Saksi Tak Bisa Pastikan Tempat Bertemu Dhana Widyatmika

Saksi Tak Bisa Pastikan Tempat Bertemu Dhana Widyatmika

Ferdinan - detikNews
Kamis, 30 Agu 2012 22:59 WIB
Jakarta - Lee Jung Ho, manager PT Kornet Trans Utama tak bisa memastikan kafe tempat bertemu dengan Dhana Widyatmika dan Salman yang saat itu bekerja sebagai pemeriksa pajak di Kantor Pelayanan Pajak (KPP) Pancoran, Jaksel. Lee, pria kelahiran Seoul, Korsel yang biasa dipanggil Leo ini mengaku lupa lokasi untuk membahas beban pajak perusahaannya.

Saat bersaksi untuk terdakwa Dhana, Leo hanya mengingat pertemuan dilakukan di TIS Square, Tebet, Jaksel pada tahun 2006. "Saya ingat lokasinya yang sekarang Starbucks, tapi nggak tahu dulu namanya apa," ujar Leo menjawab pertanyaan majelis hakim di Pengadilan Tipikor, Jaksel, Kamis (29/8/2012).

Leo pun hanya mengingat wajah Salman sementara Dhana tak begitu diingat. Alasannya, Salman yang paling banyak berbicara menawarkan pengurangan nominal pajak kurang bayar PT KTU. "Yang aktif bicara itu Salman. Yang namanya Salman anggota pemeriksa, yang ketua tim yang satu lagi (Dhana). Yang saya ingat itu Pak Salman," terangnya.

SCROLL TO CONTINUE WITH CONTENT

Ketua Majelis Hakim Sudjatmiko berulang kali menanyakan Leo mengenai kepastian pemeriksa pajak yang ditemui di TIS Square adalah Dhana. "Yakin ketemu dia?" kata Sudjatmiko menunjuk Dhana yang duduk di barisan meja penasihat hukum.

Leo yang langsung menoleh ke arah kanan, memastikan orang yang ditemuinya adalah Dhana. "Iya betul seingat saya," tuturnya.
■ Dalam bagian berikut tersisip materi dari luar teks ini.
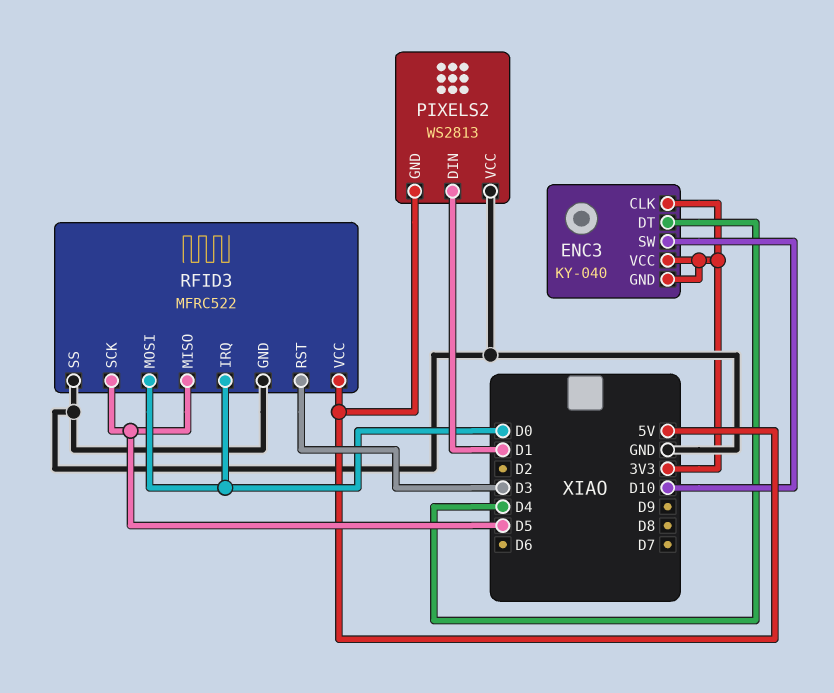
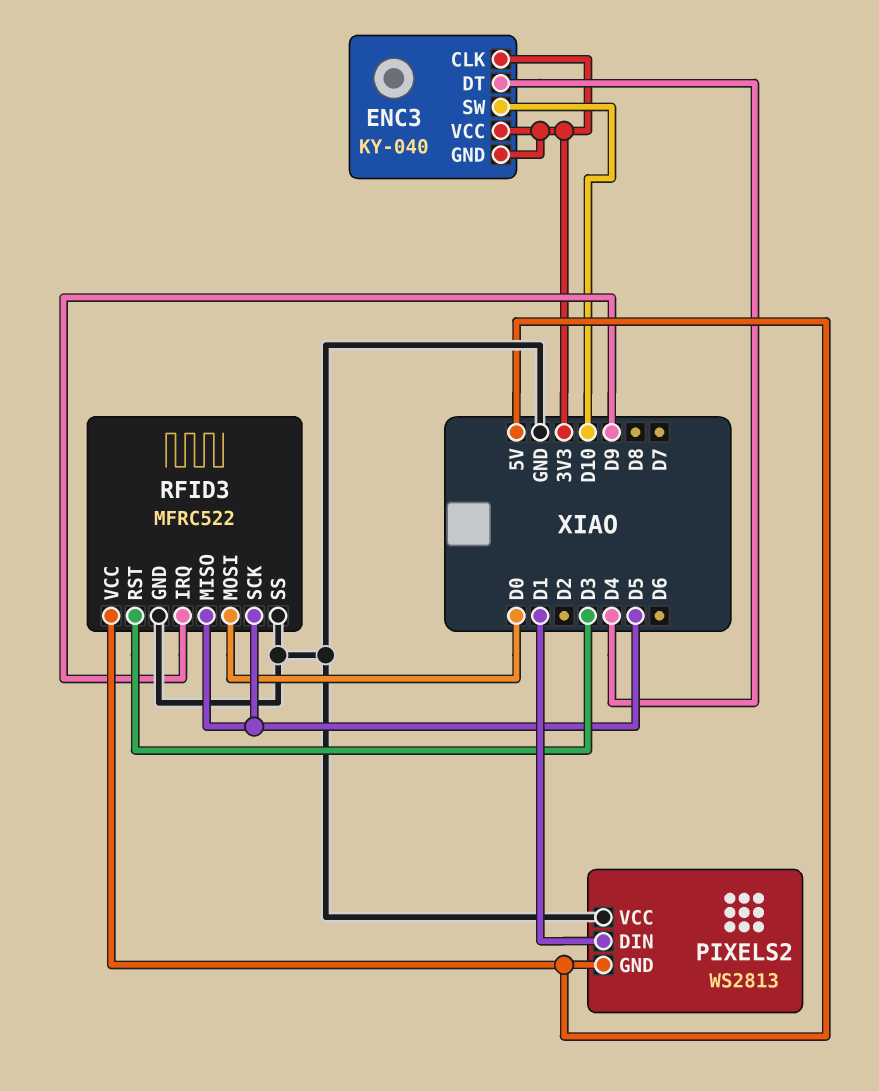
RFID3 pin IRQ: D0 -> D9

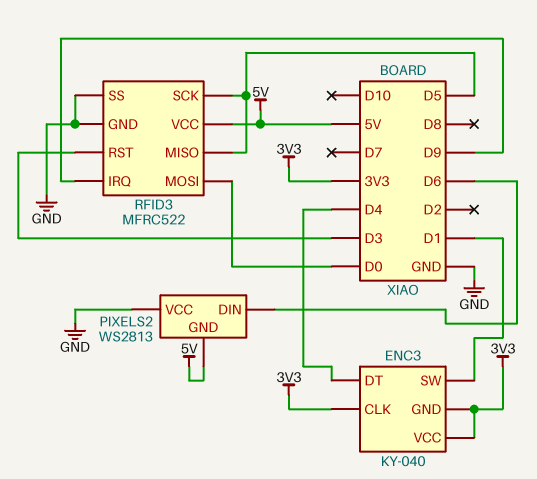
ENC3 pin SW: D10 -> D1
PIXELS2 pin DIN: D1 -> D6

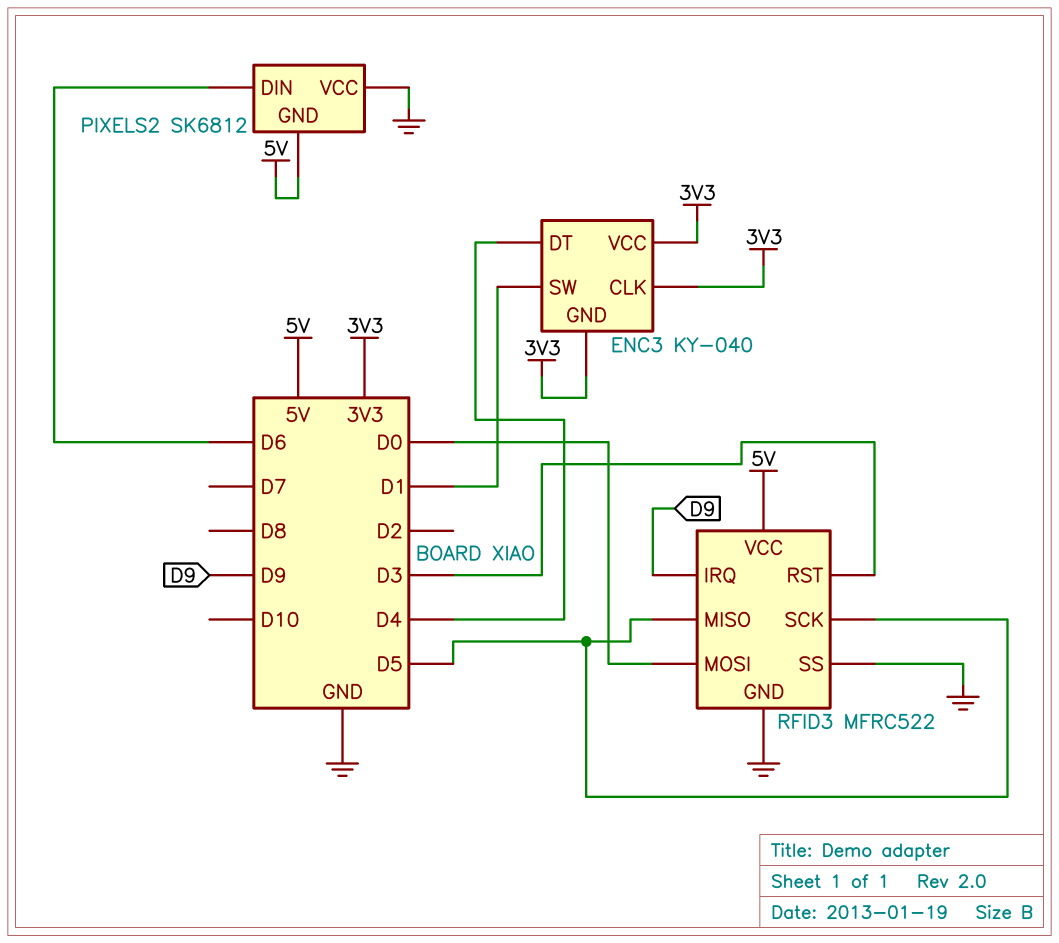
PIXELS2: WS2813 -> SK6812

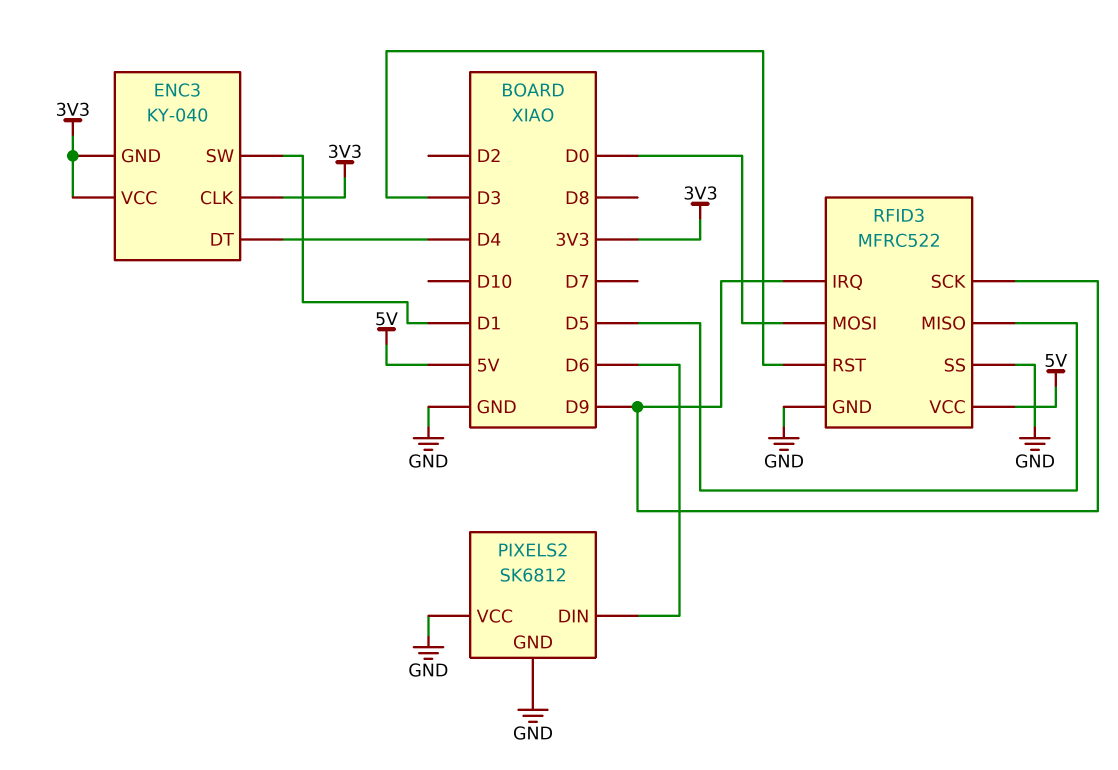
PIXELS2 pin GND: 5V -> GND
RFID3 pin SCK: D5 -> D9

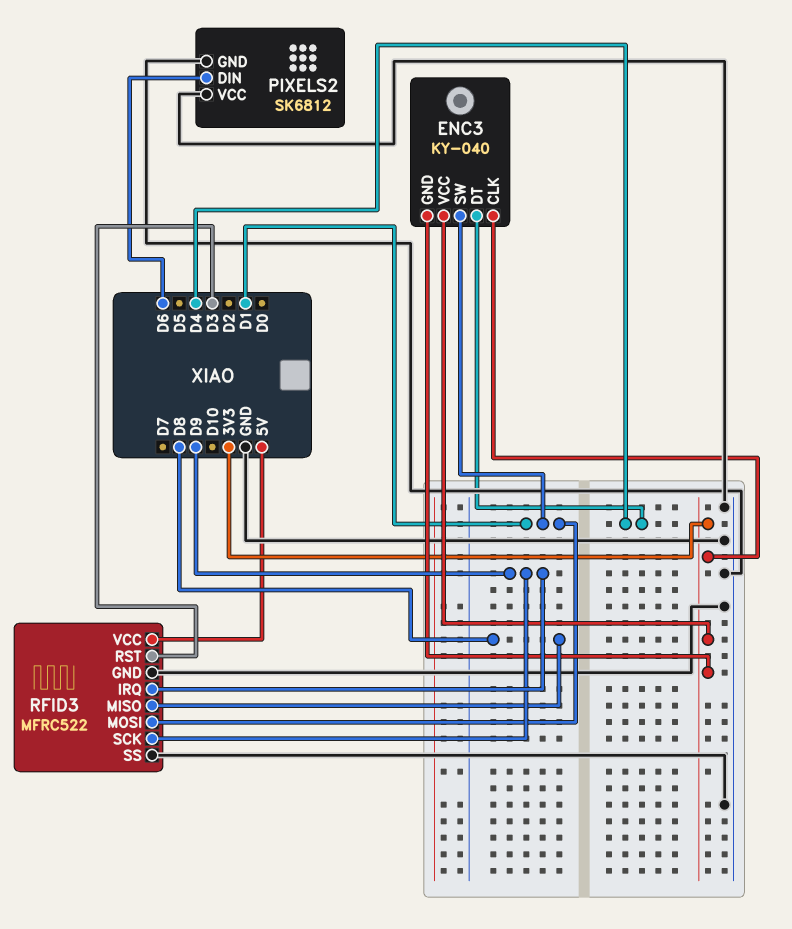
RFID3 pin MISO: D5 -> D8
RFID3 pin MOSI: D0 -> D1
Pertemuan dengan Dhana dan Salman dilakukan karena pemeriksa pajak KPP Pancoran akan menerbitkan Surat Ketetapan Pajak Kurang Bayar (SKPKB) PT KTU yang nilainya Rp 3,2 miliar. Salman dalam pertemuan menawarkan pengurangan nominal itu asalkan PT KTU mau memberikan imbalan Rp 1 miliar.

"Kemudian ada penawaran juga dari tim pajak, perusahaan mau bayar nggak Rp 1 miliar untuk menurunkan wajib pajak terus selesaikan masalah," terang Leo.

Permintaan ini ditolak PT KTU. Perusahaan langsung mengajukan banding ke pengadilan pajak terkait pajak kurang bayar yang tidak sesuai dengan wajib pajak perusahaan.

Soal ketidakpastian lokasi pertemuan membahas kongkalikong pajak PT KTU juga terjadi di persidangan pekan lalu. Staf Keuangan PT KTU Riana Juliarti mengaku lupa tempat bertemu dengan Dhana dan Salman di Starbucks atau Coffee Bean TIS Square.

Sebelumnya, kuasa hukum Dhana dan kuasa hukum Salman telah membantah ada pertemuan di TIS Square dengan perwakilan KTU. Mereka juga telah membantah pernah meminta uang sejumlah Rp 1 miliar kepada KTU. Karena itulah, dalam rekonstruksi pada 26 April 2012 lalu, baik Dhana maupun Salman tidak mau menandatangani berita acara rekonstruksi.

Rekonstruksi itu dinilai kuasa hukum Dhana dan Salman berlangsung janggal, karena rekonstruksi hanya berlangsung beberapa menit saja: hanya duduk-duduk dan difoto, kemudian selesai.